Synapse

class Synapse[source]

Bases: Module, ABC

Base class for representing a group of input synapses for a connection.

abstract clear(**kwargs) None[source]

Resets synapses to their resting state.

Raises:

NotImplementedErrorclear must be implemented by the subclass.

abstract property current: Tensor

Currents of the synapses at present, in nanoamperes.

Parameters:

value (torch.Tensor) – new synapse currents.

Returns:

present synaptic currents.

Return type:

torch.Tensor

Raises:

NotImplementedErrorcurrent must be implemented by the subclass.

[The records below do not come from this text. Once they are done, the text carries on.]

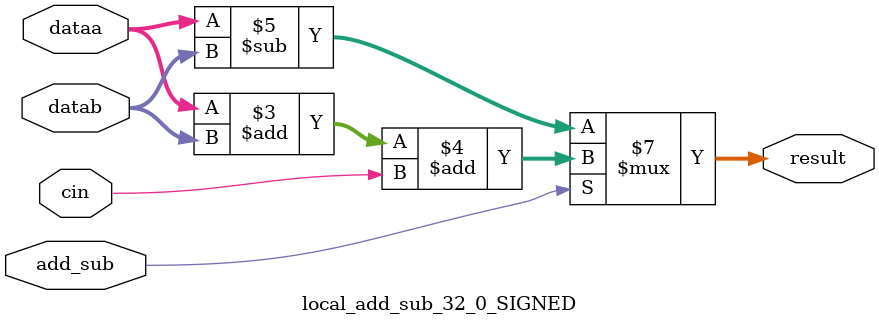
<source format=v>
module local_add_sub_32_0_SIGNED(
dataa,
datab,
cin,
add_sub,
result
);

parameter WIDTH = 32;
parameter PIPELINE = 0;
parameter REPRESENTATION = "SIGNED";

input[WIDTH-1:0] dataa;
input[WIDTH-1:0] datab;
input cin;
input add_sub;
output reg [WIDTH-1:0] result;

always @(*)begin
    if(add_sub == 1'b1)
         result = dataa+datab+cin;
    else
         result = dataa - datab;
end

endmodule
</source>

abstract current_at(selector: Tensor) Tensor[source]

Currents, in nanoamperes, at times specified by delays, in milliseconds.

Parameters:

selector (torch.Tensor) – delays for selection of currents.

Returns:

synaptic currents at the specified times.

Return type:

torch.Tensor

Raises:

NotImplementedErrorcurrent_at must be implemented by the subclass.

abstract property delay: float

Maximum supported delay, in milliseconds.

Returns:

maximum supported delay.

Return type:

float

abstract property dt: float

Length of the simulation time step, in milliseconds.

Parameters:

value (float) – new simulation time step length.

Returns:

present simulation time step length.

Return type:

float

extra_repr() str[source]

Returns extra information on this module.

abstract forward(*inputs: Tensor, **kwargs) Tensor[source]

Runs a simulation step of the synaptic dynamics.

Parameters:

*inputs (torch.Tensor) – tensors shaped like the synapse.

Returns:

synaptic currents after integration of the inputs.

Return type:

torch.Tensor

Raises:

NotImplementedErrorforward must be implemented by the subclass.

abstract classmethod partialconstructor(*args, **kwargs) SynapseConstructor[source]

Returns a function with a common signature for synapse construction.

Raises:

NotImplementedErrorpartialconstructor must be implemented by the subclass.

Returns:

partial constructor for synapses of a given class.

Return type:

SynapseConstructor

abstract property spike: Tensor

Spike input to the synapses at present.

Parameters:

value (torch.Tensor) – new spike input.

Returns:

present spike input.

Return type:

torch.Tensor

Raises:

NotImplementedErrorspike must be implemented by the subclass.

abstract spike_at(selector: Tensor) Tensor[source]

Spikes, as booleans, at times specified by delays, in milliseconds.

Parameters:

selector (torch.Tensor) – delays for selection of spikes.

Returns:

spike input at the given times.

Return type:

torch.Tensor

Raises:

NotImplementedErrorspike_at must be implemented by the subclass.